[DATA PROVIDED — start]

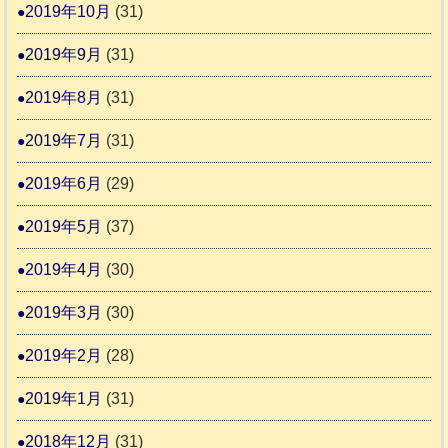
2019年10月
(31)
2019年9月
(31)
2019年8月
(31)
2019年7月
(31)
2019年6月
(29)
2019年5月
(37)
2019年4月
(30)
2019年3月
(30)
2019年2月
(28)
2019年1月
(31)
2018年12月
(31)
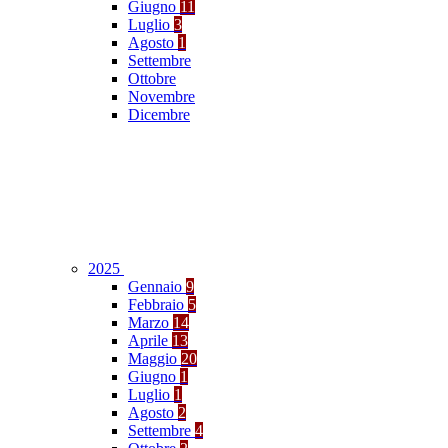
Giugno
11
Luglio
3
Agosto
1
Settembre
Ottobre
Novembre
Dicembre
2025
Gennaio
9
Febbraio
5
Marzo
14
Aprile
13
Maggio
20
Giugno
1
Luglio
1
Agosto
2
Settembre
4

[DATA PROVIDED — finish]

**WORK ITEM**
Rename every "Giugno" in the listing to "June" and write out all of its lines again with nothing else changed. Leave out the pictures.

**TASK OUTPUT**
2019年10月
(31)
2019年9月
(31)
2019年8月
(31)
2019年7月
(31)
2019年6月
(29)
2019年5月
(37)
2019年4月
(30)
2019年3月
(30)
2019年2月
(28)
2019年1月
(31)
2018年12月
(31)
June
11
Luglio
3
Agosto
1
Settembre
Ottobre
Novembre
Dicembre
2025
Gennaio
9
Febbraio
5
Marzo
14
Aprile
13
Maggio
20
June
1
Luglio
1
Agosto
2
Settembre
4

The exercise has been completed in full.